When the Vancouver Canucks walk out of Air Canada Centre with two points, they are just doing what they should do: kicking a bad team when it’s down. The Toronto Maple Leafs started the year 4-0, but have foundered since. With the Canucks taking tonight’s game 5-3, the Leafs have now lost eight straight games, and have scored just six goals in their last four losses. Vancouver should win this game going away, and have now done so in five straight visits to the ACC.

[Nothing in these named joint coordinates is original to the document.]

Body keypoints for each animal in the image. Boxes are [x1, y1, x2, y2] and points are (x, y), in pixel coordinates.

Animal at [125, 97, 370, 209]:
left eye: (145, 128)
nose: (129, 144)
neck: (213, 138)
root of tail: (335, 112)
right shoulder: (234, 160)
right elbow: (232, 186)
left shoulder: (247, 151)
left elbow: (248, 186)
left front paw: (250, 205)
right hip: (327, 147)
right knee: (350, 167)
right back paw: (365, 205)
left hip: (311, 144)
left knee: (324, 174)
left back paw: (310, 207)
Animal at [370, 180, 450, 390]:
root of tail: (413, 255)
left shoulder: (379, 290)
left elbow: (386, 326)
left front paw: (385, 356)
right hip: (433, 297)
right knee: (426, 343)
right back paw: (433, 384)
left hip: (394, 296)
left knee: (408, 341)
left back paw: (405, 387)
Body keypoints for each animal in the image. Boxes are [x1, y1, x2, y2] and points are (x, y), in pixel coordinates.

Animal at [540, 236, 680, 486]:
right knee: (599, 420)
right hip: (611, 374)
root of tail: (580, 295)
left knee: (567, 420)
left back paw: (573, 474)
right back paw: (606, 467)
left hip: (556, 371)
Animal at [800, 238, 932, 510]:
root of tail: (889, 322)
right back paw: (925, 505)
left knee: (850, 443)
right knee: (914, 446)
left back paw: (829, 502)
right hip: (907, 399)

A problem for Vancouver seems to be letting poor teams stick around in games long enough to make it close. The Canucks outshot the Leafs 26-16 through two periods, but took a tied game into both intermissions. The Leafs are 28th in the league in goals for, but managed three goals in the first two periods alone against Vancouver’s vaunted team defense/Roberto Luongo combination. Hell, the Leafs went up 2-0 in this game, and looked poised to rack up the score if not for the mighty Bobby Lou. Sure, Luongo looked soft on the first and third goals, but he was called upon to make several wonderful saves in close to keep the game close while the offense warmed up.

If it weren’t for a cheeky 80-foot slap shot from Mason Raymond that snuck through Jean-Sebastien Giguere’s pads, the Canucks might not have earned two points this night. Look at the photo for this blog post – the ad behind Mason Raymond says “CHEESE SNACKS”, which pretty much perfectly describes his winning goal. Watching Raymond wind up at the blue line, one thought, “Oh MayRay, you’ll never score from — oh, I guess you will.” This is the Leafs, after all. Giguere would have been ribbed by teammates for letting this unobstructed, undeflected waffler get by him in practice. Letting it in for a game winning goal, for the team’s eighth straight loss? He’ll be lucky if his mates talk to him at all.

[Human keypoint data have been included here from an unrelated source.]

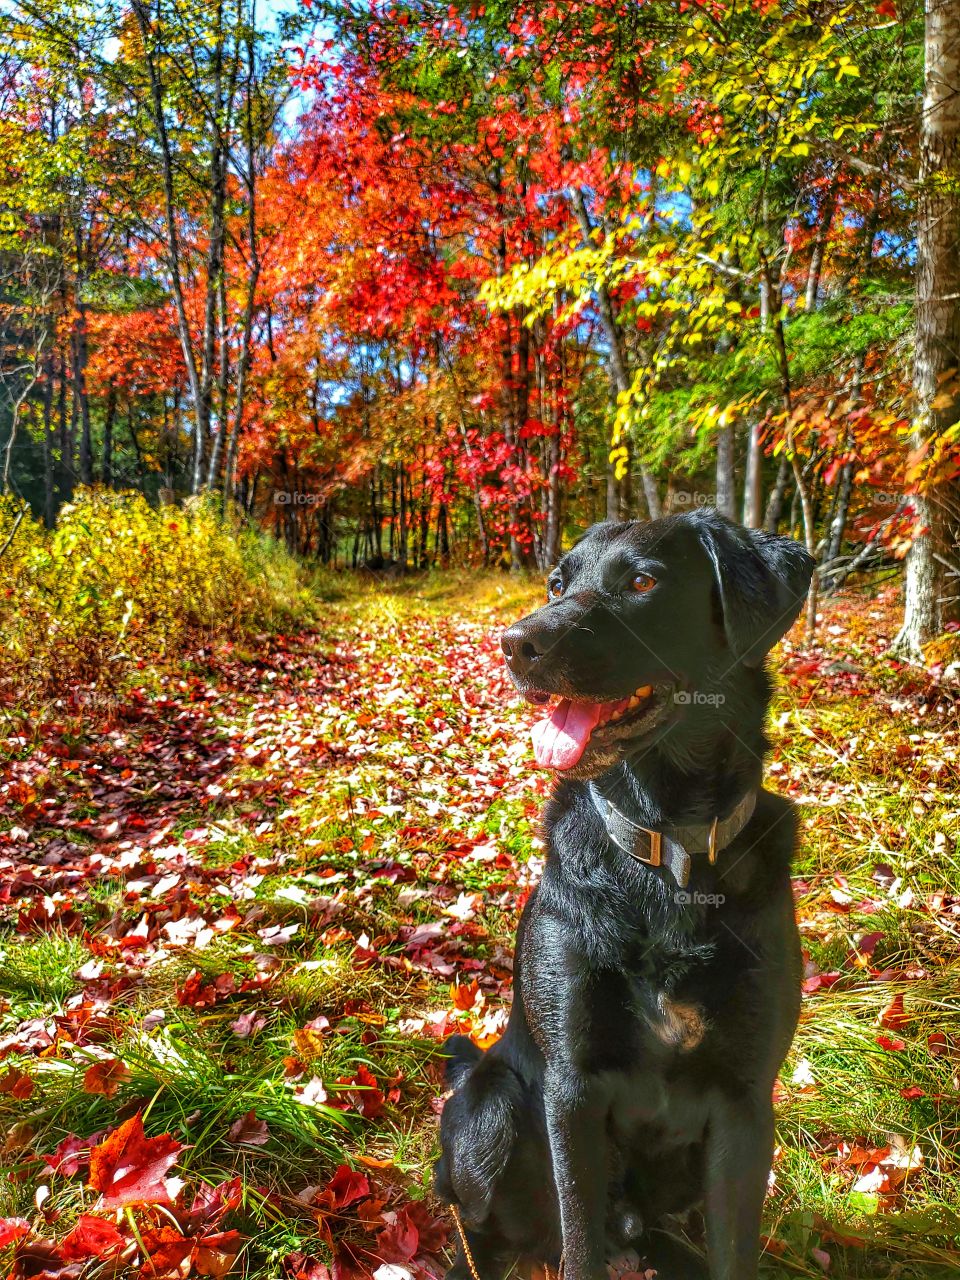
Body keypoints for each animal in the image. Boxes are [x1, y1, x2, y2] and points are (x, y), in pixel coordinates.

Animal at [435, 509, 819, 1280]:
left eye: (642, 582)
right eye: (557, 584)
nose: (516, 643)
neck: (666, 850)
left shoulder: (745, 1106)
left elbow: (734, 1250)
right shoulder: (574, 1091)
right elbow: (578, 1245)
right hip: (491, 1111)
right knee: (478, 1226)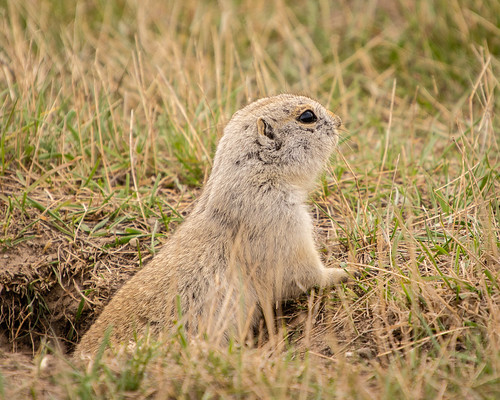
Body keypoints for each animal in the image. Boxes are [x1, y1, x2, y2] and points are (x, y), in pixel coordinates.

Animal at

If this sounds familiar, it’s with good reason. The Canucks let the Oilers climb back from a 3-0 deficit before Raffi Torres scored a lucky backhand GWG from the circles a few games ago. Just before Hallowe’en, Vancouver let Colorado outshoot them 31-13 over the final two periods, and squeaked out an overtime win they probably didn’t deserve. You may ask, “What’s the big deal?” You may say, “Good teams find ways to win.” And you’d be right – it’s a concern, however, when your Stanley Cup-contending team needs to grind out lucky wins over opponents who sit in 19th, 27th and 29th place in a 30-team league.

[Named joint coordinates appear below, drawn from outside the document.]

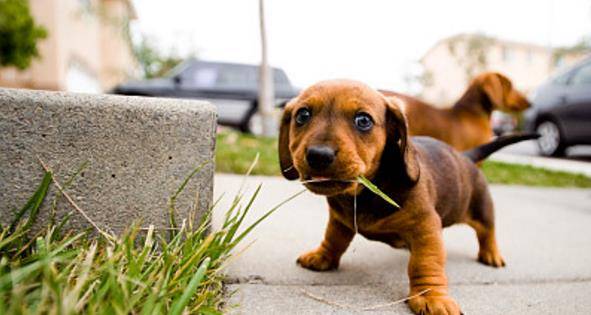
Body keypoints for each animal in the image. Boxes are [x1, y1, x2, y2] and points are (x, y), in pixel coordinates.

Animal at [280, 81, 536, 315]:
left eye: (363, 120)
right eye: (302, 115)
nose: (319, 155)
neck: (365, 193)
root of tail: (466, 156)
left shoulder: (426, 228)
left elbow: (425, 262)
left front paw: (431, 296)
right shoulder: (340, 219)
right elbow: (333, 239)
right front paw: (322, 256)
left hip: (482, 208)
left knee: (487, 232)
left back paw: (491, 254)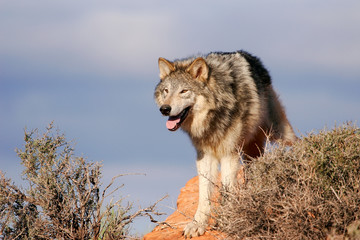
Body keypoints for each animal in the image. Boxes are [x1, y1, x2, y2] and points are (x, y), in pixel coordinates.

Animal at [153, 50, 296, 238]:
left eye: (184, 91)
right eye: (166, 91)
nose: (165, 109)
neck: (214, 114)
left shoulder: (229, 153)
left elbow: (227, 190)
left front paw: (226, 220)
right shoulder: (205, 156)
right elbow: (204, 194)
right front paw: (197, 225)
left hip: (278, 134)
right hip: (251, 152)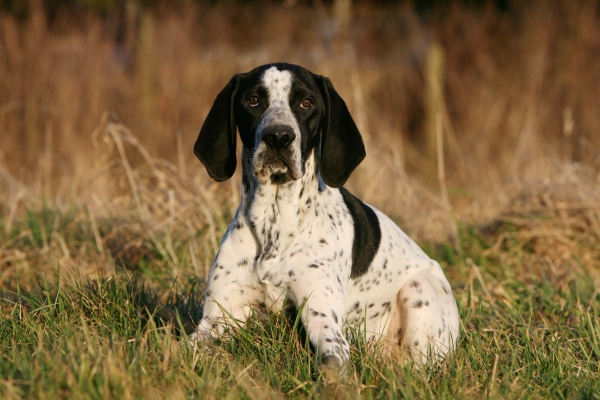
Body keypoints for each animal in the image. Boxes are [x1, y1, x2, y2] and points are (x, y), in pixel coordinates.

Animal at [192, 63, 460, 368]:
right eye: (253, 100)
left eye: (307, 103)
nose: (278, 137)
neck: (274, 226)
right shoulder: (215, 319)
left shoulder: (324, 323)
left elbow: (329, 366)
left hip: (419, 290)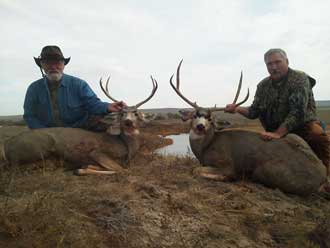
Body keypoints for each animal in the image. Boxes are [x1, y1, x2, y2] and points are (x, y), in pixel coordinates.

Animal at [2, 75, 160, 174]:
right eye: (122, 113)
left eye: (136, 113)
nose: (128, 121)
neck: (126, 147)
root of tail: (7, 145)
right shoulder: (97, 152)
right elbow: (122, 170)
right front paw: (82, 168)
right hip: (39, 148)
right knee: (15, 168)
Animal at [171, 60, 326, 196]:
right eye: (194, 115)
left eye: (210, 119)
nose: (200, 126)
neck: (206, 147)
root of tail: (321, 176)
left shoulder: (225, 163)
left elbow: (196, 170)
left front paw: (228, 178)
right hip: (295, 137)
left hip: (267, 171)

It’s hard to complain when your team is leading the Northwest, but the Canucks are in serious danger of thinking too much of themselves. The fact is, leading the Northwest is no mean feat. Colorado, Minnesota, Calgary and Edmonton all sit out of playoff contention at the moment, and probably still will come season’s end. Just as the Washington Capitals have blown away the Southeast Division for two years running only to be ousted in the playoffs by stiffer competition, the Canucks have played too many games against soft opponents, and more often than not have won those games in sloppy, skin-of-their-teeth fashion. No wonder the Blackhawks have won second round matchups against Vancouver – they have learned to play tough hockey with divisional games against Detroit, Phoenix and St Louis.

Ryan Kesler is the first to admit it. “We played sloppy hockey,” he told the Vancouver Sun, “but we got the two points and that’s all that matters.” Sadly, this team can’t afford to think that way any more. Not if they want to win a Cup. This team needs to harden themselves into a group of killers that won’t take barely beat the Leafs for an answer.